Two years in the making, with a top creative team and a cast of astounding (mainly) young actors, Gary Sefton’s Truestory production is a thrill from start to finish.


Pluck, teamwork, self-belief and a smattering of good luck drive the narrative of Gary Sefton’s feisty new play, the perfect tonic for these rather gloomy days. It’s an ambitious, beautifully realised show that has just the right mix of suspense and humour to keep an audience of small folk gripped.

With a nod to the Lost Boys, the story tells of children captured in the woods by a sinister spider-man. Can Blu, the only child left in the village, find and save them? The children are all familiar fairy-tale characters given a modern twist and lots of personality, in witty costumes by Ryan Dawson Laight. Brainy Gretel (Chanel McKenzie) and hungry Hansel (Osca Lloyd) squabble, Punzel is a monochrome Goth and Emma Postings is hilarious as Rose, the selfie-fixated, swivel-hipped Sleeping Beauty. Language rich with modern terminology keeps pace with non-stop action; the stage often a whirl of moving bodies, niftily handled props, breathtaking projections and effects.

Whilst we never feel that Blu will fail in their mission to reunite Granny (Gina Cameron) with long lost Red (Sophia Grilli), there are plenty of challenges for the gang to overcome along the way, primarily escaping the sticky web of Gary Sefton’s remarkable Spindra, the giant spider whose appearance is genuinely freaky, causing a momentary hush. The staging is crammed with invention but I particularly enjoyed Spindra expanding from four legs into eight and how his emotional journey is mirrored in his physicality.

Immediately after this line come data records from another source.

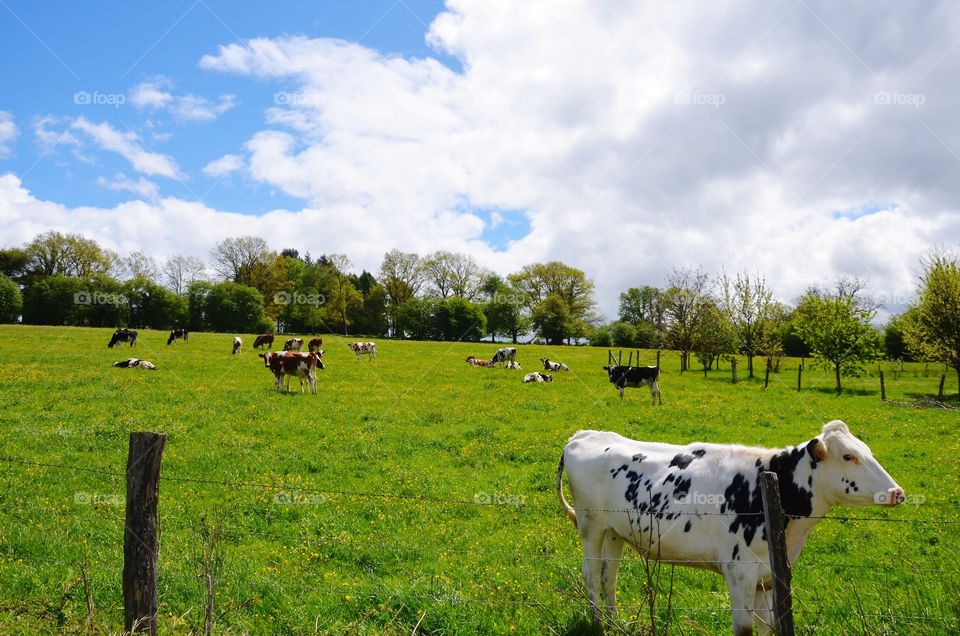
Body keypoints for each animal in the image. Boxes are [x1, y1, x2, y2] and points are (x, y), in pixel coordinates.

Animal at [556, 420, 905, 636]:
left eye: (867, 451)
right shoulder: (740, 571)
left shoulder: (767, 575)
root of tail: (585, 434)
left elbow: (768, 626)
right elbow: (745, 628)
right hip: (590, 525)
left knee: (608, 575)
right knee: (591, 574)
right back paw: (599, 624)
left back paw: (615, 623)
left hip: (616, 531)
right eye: (849, 456)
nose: (898, 492)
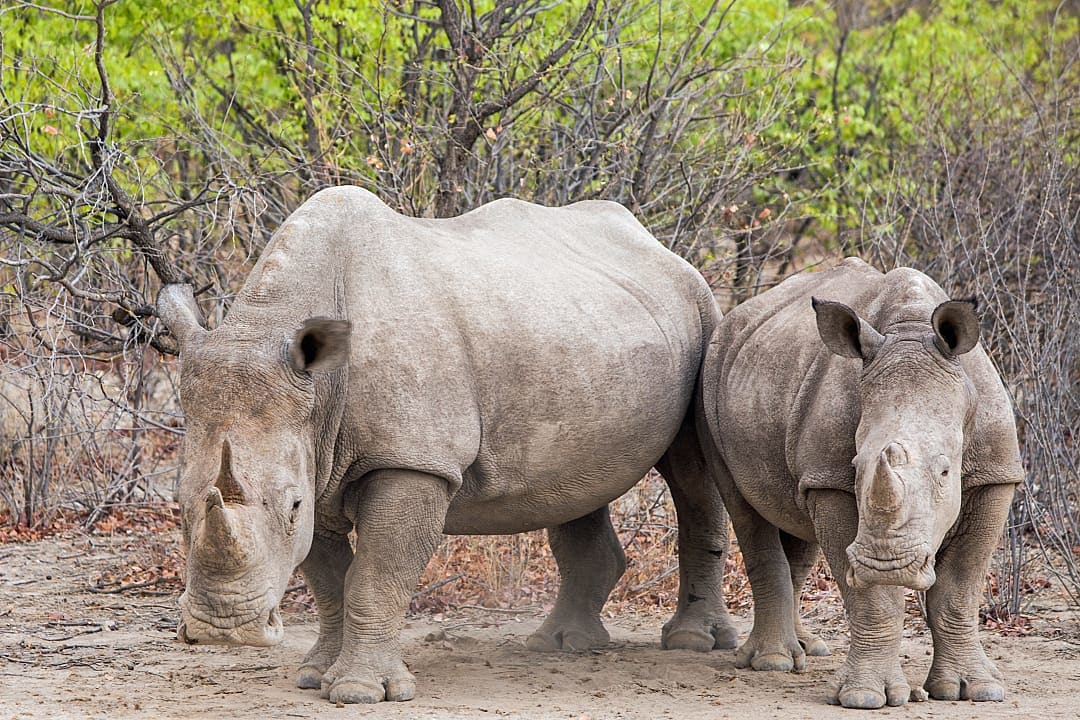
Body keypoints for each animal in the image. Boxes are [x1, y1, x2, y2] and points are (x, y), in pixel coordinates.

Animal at [157, 186, 737, 704]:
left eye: (292, 505)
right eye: (178, 505)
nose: (223, 630)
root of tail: (657, 245)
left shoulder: (413, 461)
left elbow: (374, 576)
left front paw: (359, 691)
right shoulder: (315, 453)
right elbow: (328, 580)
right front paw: (314, 675)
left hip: (702, 314)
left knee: (691, 469)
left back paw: (692, 642)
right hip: (581, 335)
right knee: (577, 483)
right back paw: (561, 645)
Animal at [697, 257, 1022, 709]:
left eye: (945, 472)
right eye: (856, 466)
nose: (889, 565)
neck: (910, 332)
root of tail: (735, 316)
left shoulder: (995, 474)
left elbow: (959, 587)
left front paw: (976, 690)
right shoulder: (831, 480)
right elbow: (873, 599)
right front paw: (866, 697)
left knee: (797, 522)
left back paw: (809, 648)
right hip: (710, 374)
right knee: (745, 510)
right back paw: (773, 662)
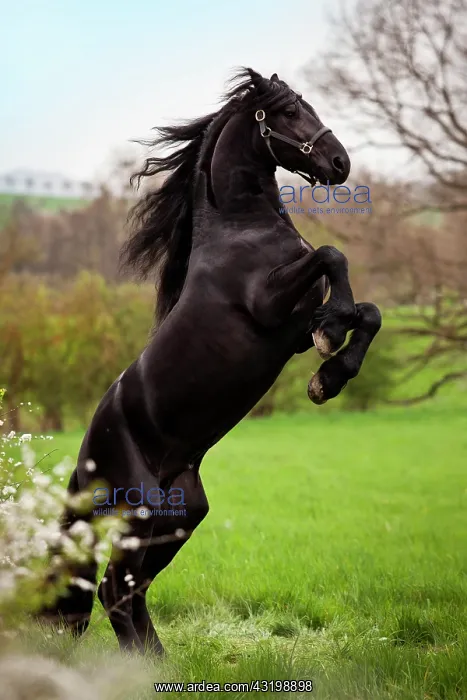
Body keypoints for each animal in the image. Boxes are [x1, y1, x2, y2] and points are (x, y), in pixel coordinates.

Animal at [39, 68, 381, 653]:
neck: (241, 230)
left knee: (128, 590)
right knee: (114, 588)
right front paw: (332, 340)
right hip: (139, 510)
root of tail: (86, 453)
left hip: (180, 515)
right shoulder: (271, 307)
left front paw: (329, 376)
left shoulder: (293, 329)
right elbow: (332, 256)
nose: (340, 163)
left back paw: (156, 663)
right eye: (289, 112)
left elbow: (370, 311)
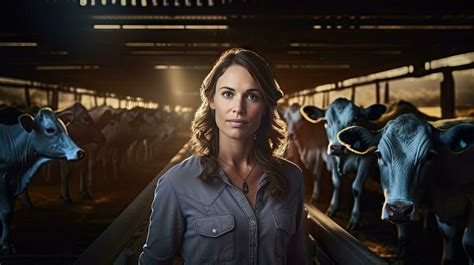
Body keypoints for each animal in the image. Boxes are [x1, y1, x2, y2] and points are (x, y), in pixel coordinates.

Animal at [0, 108, 83, 254]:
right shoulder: (3, 178)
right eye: (49, 130)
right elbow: (6, 212)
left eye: (65, 128)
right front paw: (6, 244)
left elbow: (8, 211)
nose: (79, 152)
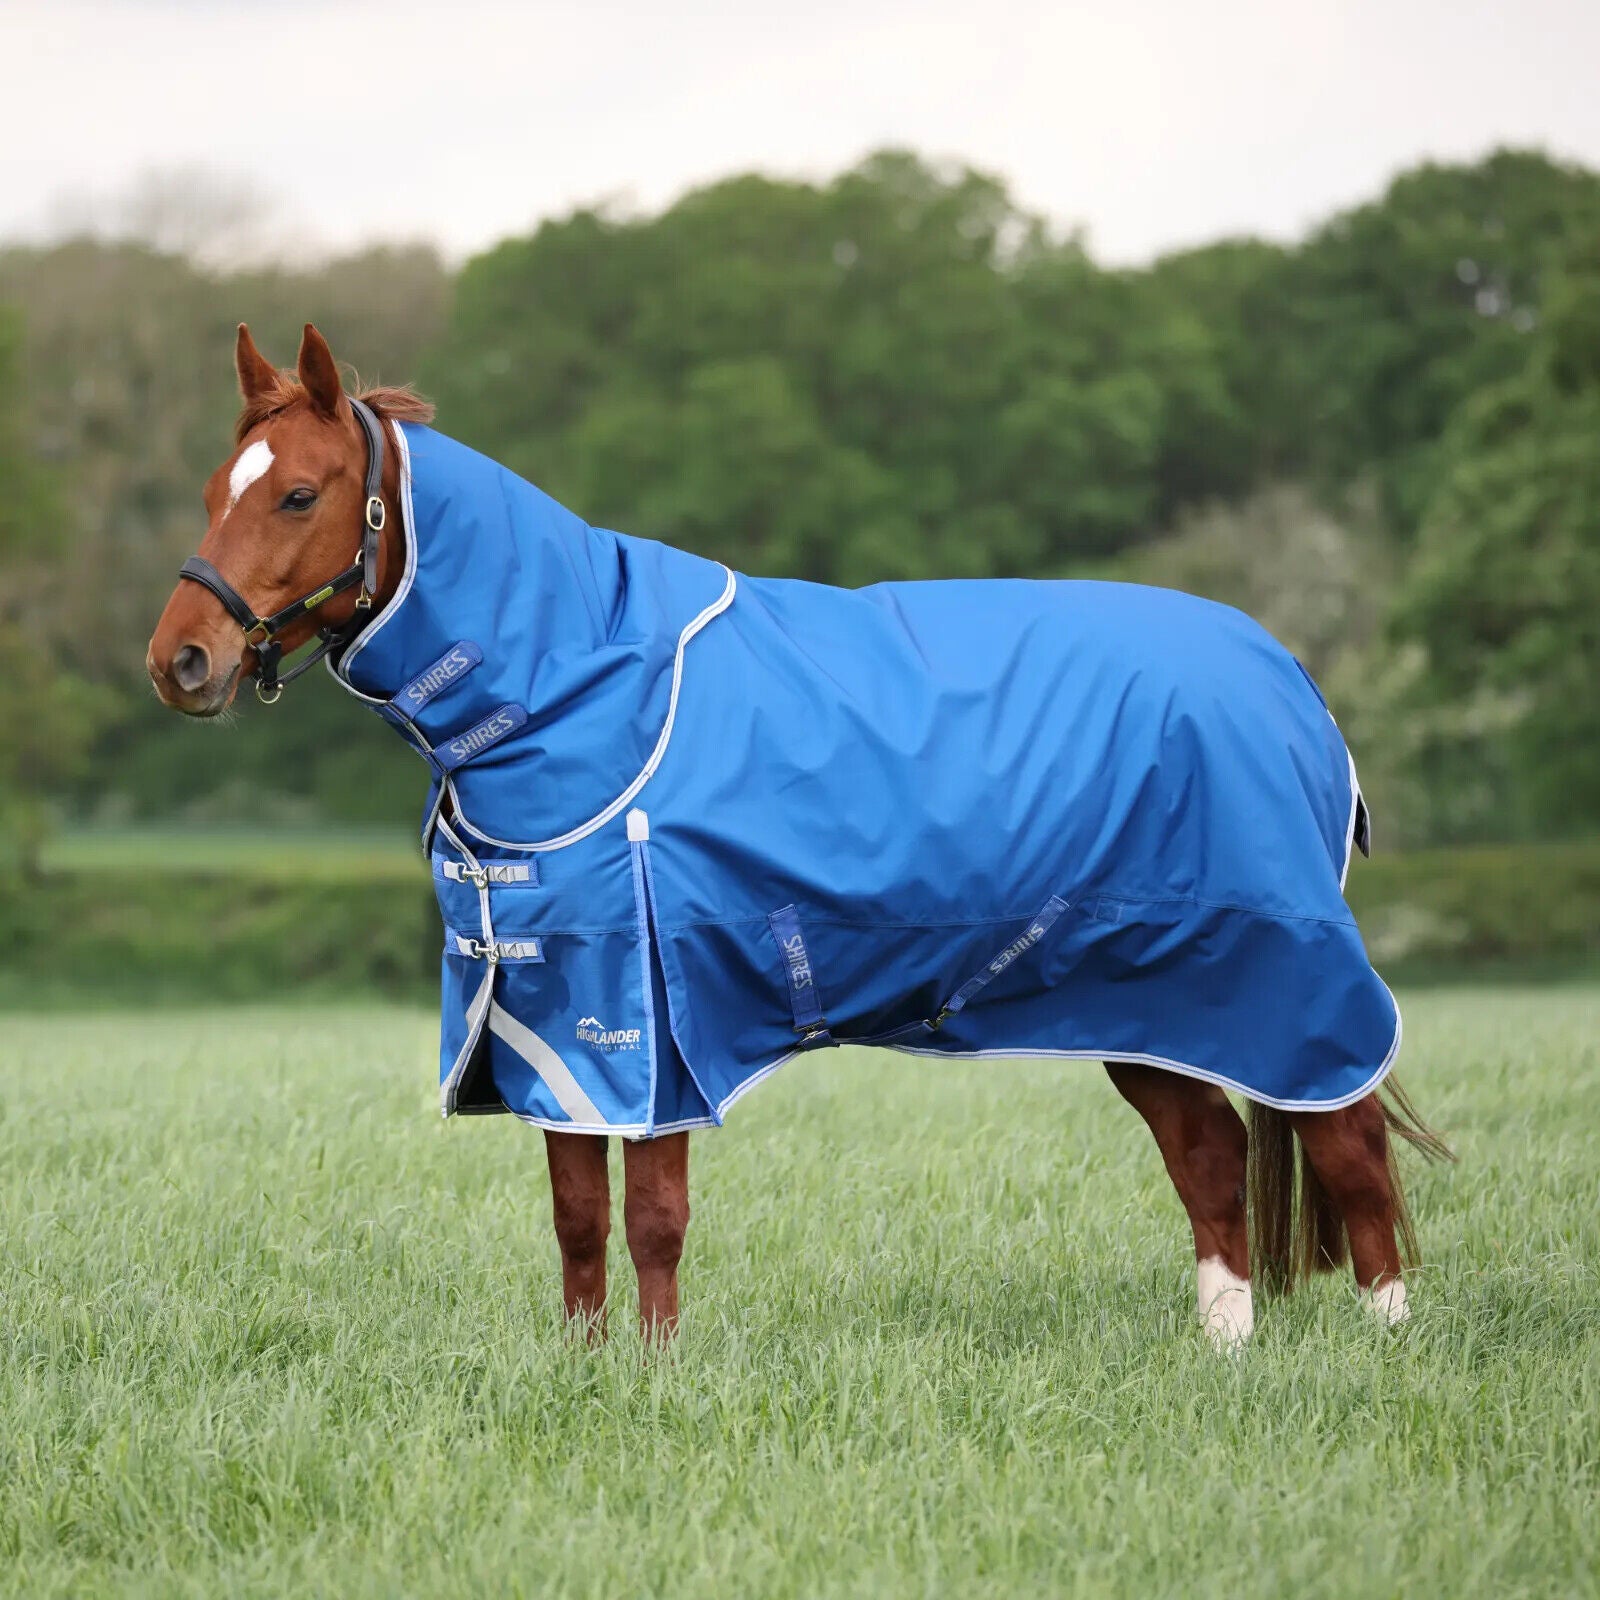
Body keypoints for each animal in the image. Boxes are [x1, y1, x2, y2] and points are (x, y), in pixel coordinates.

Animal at [147, 323, 1450, 1347]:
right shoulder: (547, 1011)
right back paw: (1226, 1346)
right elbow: (576, 1218)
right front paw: (584, 1367)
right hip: (1143, 993)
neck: (578, 686)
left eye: (299, 493)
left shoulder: (652, 1014)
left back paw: (1388, 1342)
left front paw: (654, 1372)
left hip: (1280, 972)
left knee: (1348, 1145)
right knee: (1210, 1156)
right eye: (212, 489)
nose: (182, 662)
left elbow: (652, 1216)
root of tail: (1289, 678)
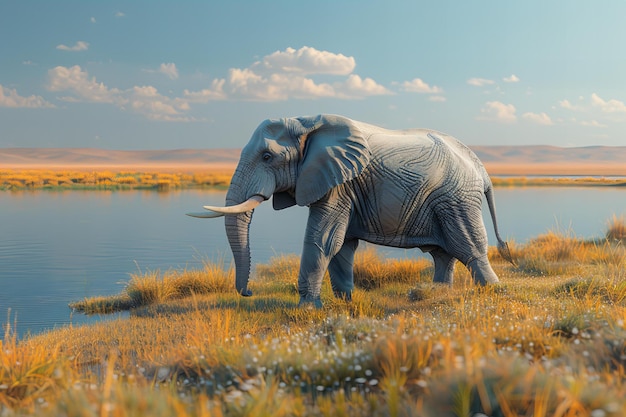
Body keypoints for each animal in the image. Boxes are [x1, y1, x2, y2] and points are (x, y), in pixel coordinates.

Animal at [186, 113, 512, 306]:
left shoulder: (339, 182)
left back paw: (492, 292)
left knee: (468, 247)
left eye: (267, 157)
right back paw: (436, 294)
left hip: (456, 198)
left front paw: (308, 308)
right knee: (442, 253)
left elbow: (323, 239)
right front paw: (345, 302)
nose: (248, 293)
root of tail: (482, 169)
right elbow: (341, 244)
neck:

The ensemble works brilliantly together and though Blu is the lead, everyone feels integral to the story. Mistreated Wolf (Ben Jones) gets the biggest laugh with his Welsh accented howl  “I’m not a dog!” Lily McGibbon as Blu moves like a cartoon character (high praise in my book) and carries Harrison White’s hook-filled songs with a clear high voice, over occasionally too loud backing. It beggars belief that this is Lily’s first professional performance; surely a star in the making.  In the dance routines a strong debut by Elise Donaghue as Punzel proves a Goth really can shake their booty.

Richer and more profound than any panto, Blu and the Magic Web manages to be contemporary yet timeless and is a must-see for everyone who has ever felt lost, or different, or in need of a virtual hug.

To paraphrase a certain po-faced ballroom dance judge, ‘In a word darlings. Simply. BLU.TI.FUL.’